PROVIDED RECORDS:
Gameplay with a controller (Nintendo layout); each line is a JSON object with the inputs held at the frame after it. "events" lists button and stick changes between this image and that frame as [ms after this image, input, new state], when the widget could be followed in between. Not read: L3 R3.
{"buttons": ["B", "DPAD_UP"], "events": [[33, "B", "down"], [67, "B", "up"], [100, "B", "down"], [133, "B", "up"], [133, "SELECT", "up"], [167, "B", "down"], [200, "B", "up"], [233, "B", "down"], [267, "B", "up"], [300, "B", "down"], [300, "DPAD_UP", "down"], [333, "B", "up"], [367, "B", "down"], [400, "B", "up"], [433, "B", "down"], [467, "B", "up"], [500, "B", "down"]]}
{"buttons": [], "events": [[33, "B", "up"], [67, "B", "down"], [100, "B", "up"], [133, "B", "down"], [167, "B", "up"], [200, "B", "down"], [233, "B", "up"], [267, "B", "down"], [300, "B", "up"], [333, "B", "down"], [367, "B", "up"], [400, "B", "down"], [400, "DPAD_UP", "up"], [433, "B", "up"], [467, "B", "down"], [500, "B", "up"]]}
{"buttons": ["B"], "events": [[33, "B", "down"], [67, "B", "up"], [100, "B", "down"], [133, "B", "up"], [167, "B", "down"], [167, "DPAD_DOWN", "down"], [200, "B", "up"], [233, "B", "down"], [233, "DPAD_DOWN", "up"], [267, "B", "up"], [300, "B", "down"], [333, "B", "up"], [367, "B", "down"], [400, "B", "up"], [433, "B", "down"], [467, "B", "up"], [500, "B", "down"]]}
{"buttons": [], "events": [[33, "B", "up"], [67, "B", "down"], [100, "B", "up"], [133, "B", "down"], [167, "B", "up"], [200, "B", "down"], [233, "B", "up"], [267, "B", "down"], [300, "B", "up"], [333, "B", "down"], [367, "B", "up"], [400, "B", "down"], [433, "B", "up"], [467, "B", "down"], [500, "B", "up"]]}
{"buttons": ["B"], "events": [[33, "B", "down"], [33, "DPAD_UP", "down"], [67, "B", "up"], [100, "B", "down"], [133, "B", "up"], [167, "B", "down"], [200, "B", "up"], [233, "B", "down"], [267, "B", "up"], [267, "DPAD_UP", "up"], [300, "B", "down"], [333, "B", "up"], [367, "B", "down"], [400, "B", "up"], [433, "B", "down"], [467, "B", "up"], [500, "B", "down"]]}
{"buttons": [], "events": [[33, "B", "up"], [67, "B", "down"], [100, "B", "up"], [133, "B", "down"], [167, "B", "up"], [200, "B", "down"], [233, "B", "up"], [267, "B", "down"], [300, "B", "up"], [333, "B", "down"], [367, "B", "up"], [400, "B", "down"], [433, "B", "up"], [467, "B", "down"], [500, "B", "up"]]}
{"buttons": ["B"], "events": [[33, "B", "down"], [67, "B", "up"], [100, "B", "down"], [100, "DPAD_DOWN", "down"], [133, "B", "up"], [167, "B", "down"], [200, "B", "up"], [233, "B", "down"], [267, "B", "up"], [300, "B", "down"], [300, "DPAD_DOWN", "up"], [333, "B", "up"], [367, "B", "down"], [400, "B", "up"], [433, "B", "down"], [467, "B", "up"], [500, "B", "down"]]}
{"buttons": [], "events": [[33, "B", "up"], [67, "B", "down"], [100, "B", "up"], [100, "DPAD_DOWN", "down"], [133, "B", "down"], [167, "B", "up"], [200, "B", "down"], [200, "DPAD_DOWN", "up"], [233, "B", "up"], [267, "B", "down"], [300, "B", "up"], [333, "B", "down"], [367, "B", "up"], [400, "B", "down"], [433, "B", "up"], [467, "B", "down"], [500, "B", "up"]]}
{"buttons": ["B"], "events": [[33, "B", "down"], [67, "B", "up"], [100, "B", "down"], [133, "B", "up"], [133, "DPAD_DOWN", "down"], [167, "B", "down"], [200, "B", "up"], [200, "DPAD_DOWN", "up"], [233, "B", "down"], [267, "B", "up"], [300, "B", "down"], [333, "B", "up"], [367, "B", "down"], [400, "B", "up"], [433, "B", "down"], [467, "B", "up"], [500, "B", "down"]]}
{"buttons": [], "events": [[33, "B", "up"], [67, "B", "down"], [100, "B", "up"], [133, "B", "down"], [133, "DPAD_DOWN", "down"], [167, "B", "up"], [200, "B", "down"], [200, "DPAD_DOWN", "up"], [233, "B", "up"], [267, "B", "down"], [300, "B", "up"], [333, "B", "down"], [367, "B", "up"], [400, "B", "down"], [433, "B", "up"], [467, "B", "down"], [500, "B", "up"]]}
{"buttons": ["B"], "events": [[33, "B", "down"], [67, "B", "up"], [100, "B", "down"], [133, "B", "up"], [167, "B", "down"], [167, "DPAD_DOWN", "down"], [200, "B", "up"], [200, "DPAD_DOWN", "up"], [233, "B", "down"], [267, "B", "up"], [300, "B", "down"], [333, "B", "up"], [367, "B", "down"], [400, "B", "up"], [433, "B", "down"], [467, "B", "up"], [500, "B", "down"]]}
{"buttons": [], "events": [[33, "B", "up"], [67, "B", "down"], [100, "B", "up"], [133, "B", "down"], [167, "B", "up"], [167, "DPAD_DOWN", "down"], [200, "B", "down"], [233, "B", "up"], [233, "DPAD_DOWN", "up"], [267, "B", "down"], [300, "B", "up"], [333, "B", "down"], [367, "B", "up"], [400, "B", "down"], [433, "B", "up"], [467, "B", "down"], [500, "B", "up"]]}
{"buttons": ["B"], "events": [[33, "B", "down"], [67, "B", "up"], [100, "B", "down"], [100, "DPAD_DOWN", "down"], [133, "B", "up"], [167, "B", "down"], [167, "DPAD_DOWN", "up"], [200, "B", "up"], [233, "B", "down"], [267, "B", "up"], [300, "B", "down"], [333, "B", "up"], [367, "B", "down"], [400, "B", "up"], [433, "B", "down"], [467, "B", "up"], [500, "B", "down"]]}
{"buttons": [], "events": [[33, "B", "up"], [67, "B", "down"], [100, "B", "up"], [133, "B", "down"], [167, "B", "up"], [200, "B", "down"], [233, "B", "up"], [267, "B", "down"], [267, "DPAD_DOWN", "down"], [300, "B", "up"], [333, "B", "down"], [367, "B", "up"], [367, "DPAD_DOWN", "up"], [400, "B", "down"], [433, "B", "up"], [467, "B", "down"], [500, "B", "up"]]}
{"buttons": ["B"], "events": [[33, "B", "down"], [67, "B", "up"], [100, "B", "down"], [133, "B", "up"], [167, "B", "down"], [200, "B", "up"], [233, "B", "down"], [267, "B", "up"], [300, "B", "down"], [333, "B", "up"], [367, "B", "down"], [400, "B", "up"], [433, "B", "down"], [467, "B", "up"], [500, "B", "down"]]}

EXERCISE PROMPT: Could you reproduce every record above exactly as it appears?

SOLVED EXERCISE:
Gameplay with a controller (Nintendo layout); each line is a JSON object with the inputs held at the frame after it. "events" lists button and stick changes between this image and that frame as [ms after this image, input, new state], when the widget could be followed in between. Not read: L3 R3.
{"buttons": ["B", "DPAD_UP"], "events": [[33, "B", "down"], [67, "B", "up"], [100, "B", "down"], [133, "B", "up"], [133, "SELECT", "up"], [167, "B", "down"], [200, "B", "up"], [233, "B", "down"], [267, "B", "up"], [300, "B", "down"], [300, "DPAD_UP", "down"], [333, "B", "up"], [367, "B", "down"], [400, "B", "up"], [433, "B", "down"], [467, "B", "up"], [500, "B", "down"]]}
{"buttons": [], "events": [[33, "B", "up"], [67, "B", "down"], [100, "B", "up"], [133, "B", "down"], [167, "B", "up"], [200, "B", "down"], [233, "B", "up"], [267, "B", "down"], [300, "B", "up"], [333, "B", "down"], [367, "B", "up"], [400, "B", "down"], [400, "DPAD_UP", "up"], [433, "B", "up"], [467, "B", "down"], [500, "B", "up"]]}
{"buttons": ["B"], "events": [[33, "B", "down"], [67, "B", "up"], [100, "B", "down"], [133, "B", "up"], [167, "B", "down"], [167, "DPAD_DOWN", "down"], [200, "B", "up"], [233, "B", "down"], [233, "DPAD_DOWN", "up"], [267, "B", "up"], [300, "B", "down"], [333, "B", "up"], [367, "B", "down"], [400, "B", "up"], [433, "B", "down"], [467, "B", "up"], [500, "B", "down"]]}
{"buttons": [], "events": [[33, "B", "up"], [67, "B", "down"], [100, "B", "up"], [133, "B", "down"], [167, "B", "up"], [200, "B", "down"], [233, "B", "up"], [267, "B", "down"], [300, "B", "up"], [333, "B", "down"], [367, "B", "up"], [400, "B", "down"], [433, "B", "up"], [467, "B", "down"], [500, "B", "up"]]}
{"buttons": ["B"], "events": [[33, "B", "down"], [33, "DPAD_UP", "down"], [67, "B", "up"], [100, "B", "down"], [133, "B", "up"], [167, "B", "down"], [200, "B", "up"], [233, "B", "down"], [267, "B", "up"], [267, "DPAD_UP", "up"], [300, "B", "down"], [333, "B", "up"], [367, "B", "down"], [400, "B", "up"], [433, "B", "down"], [467, "B", "up"], [500, "B", "down"]]}
{"buttons": [], "events": [[33, "B", "up"], [67, "B", "down"], [100, "B", "up"], [133, "B", "down"], [167, "B", "up"], [200, "B", "down"], [233, "B", "up"], [267, "B", "down"], [300, "B", "up"], [333, "B", "down"], [367, "B", "up"], [400, "B", "down"], [433, "B", "up"], [467, "B", "down"], [500, "B", "up"]]}
{"buttons": ["B"], "events": [[33, "B", "down"], [67, "B", "up"], [100, "B", "down"], [100, "DPAD_DOWN", "down"], [133, "B", "up"], [167, "B", "down"], [200, "B", "up"], [233, "B", "down"], [267, "B", "up"], [300, "B", "down"], [300, "DPAD_DOWN", "up"], [333, "B", "up"], [367, "B", "down"], [400, "B", "up"], [433, "B", "down"], [467, "B", "up"], [500, "B", "down"]]}
{"buttons": [], "events": [[33, "B", "up"], [67, "B", "down"], [100, "B", "up"], [100, "DPAD_DOWN", "down"], [133, "B", "down"], [167, "B", "up"], [200, "B", "down"], [200, "DPAD_DOWN", "up"], [233, "B", "up"], [267, "B", "down"], [300, "B", "up"], [333, "B", "down"], [367, "B", "up"], [400, "B", "down"], [433, "B", "up"], [467, "B", "down"], [500, "B", "up"]]}
{"buttons": ["B"], "events": [[33, "B", "down"], [67, "B", "up"], [100, "B", "down"], [133, "B", "up"], [133, "DPAD_DOWN", "down"], [167, "B", "down"], [200, "B", "up"], [200, "DPAD_DOWN", "up"], [233, "B", "down"], [267, "B", "up"], [300, "B", "down"], [333, "B", "up"], [367, "B", "down"], [400, "B", "up"], [433, "B", "down"], [467, "B", "up"], [500, "B", "down"]]}
{"buttons": [], "events": [[33, "B", "up"], [67, "B", "down"], [100, "B", "up"], [133, "B", "down"], [133, "DPAD_DOWN", "down"], [167, "B", "up"], [200, "B", "down"], [200, "DPAD_DOWN", "up"], [233, "B", "up"], [267, "B", "down"], [300, "B", "up"], [333, "B", "down"], [367, "B", "up"], [400, "B", "down"], [433, "B", "up"], [467, "B", "down"], [500, "B", "up"]]}
{"buttons": ["B"], "events": [[33, "B", "down"], [67, "B", "up"], [100, "B", "down"], [133, "B", "up"], [167, "B", "down"], [167, "DPAD_DOWN", "down"], [200, "B", "up"], [200, "DPAD_DOWN", "up"], [233, "B", "down"], [267, "B", "up"], [300, "B", "down"], [333, "B", "up"], [367, "B", "down"], [400, "B", "up"], [433, "B", "down"], [467, "B", "up"], [500, "B", "down"]]}
{"buttons": [], "events": [[33, "B", "up"], [67, "B", "down"], [100, "B", "up"], [133, "B", "down"], [167, "B", "up"], [167, "DPAD_DOWN", "down"], [200, "B", "down"], [233, "B", "up"], [233, "DPAD_DOWN", "up"], [267, "B", "down"], [300, "B", "up"], [333, "B", "down"], [367, "B", "up"], [400, "B", "down"], [433, "B", "up"], [467, "B", "down"], [500, "B", "up"]]}
{"buttons": ["B"], "events": [[33, "B", "down"], [67, "B", "up"], [100, "B", "down"], [100, "DPAD_DOWN", "down"], [133, "B", "up"], [167, "B", "down"], [167, "DPAD_DOWN", "up"], [200, "B", "up"], [233, "B", "down"], [267, "B", "up"], [300, "B", "down"], [333, "B", "up"], [367, "B", "down"], [400, "B", "up"], [433, "B", "down"], [467, "B", "up"], [500, "B", "down"]]}
{"buttons": [], "events": [[33, "B", "up"], [67, "B", "down"], [100, "B", "up"], [133, "B", "down"], [167, "B", "up"], [200, "B", "down"], [233, "B", "up"], [267, "B", "down"], [267, "DPAD_DOWN", "down"], [300, "B", "up"], [333, "B", "down"], [367, "B", "up"], [367, "DPAD_DOWN", "up"], [400, "B", "down"], [433, "B", "up"], [467, "B", "down"], [500, "B", "up"]]}
{"buttons": ["B"], "events": [[33, "B", "down"], [67, "B", "up"], [100, "B", "down"], [133, "B", "up"], [167, "B", "down"], [200, "B", "up"], [233, "B", "down"], [267, "B", "up"], [300, "B", "down"], [333, "B", "up"], [367, "B", "down"], [400, "B", "up"], [433, "B", "down"], [467, "B", "up"], [500, "B", "down"]]}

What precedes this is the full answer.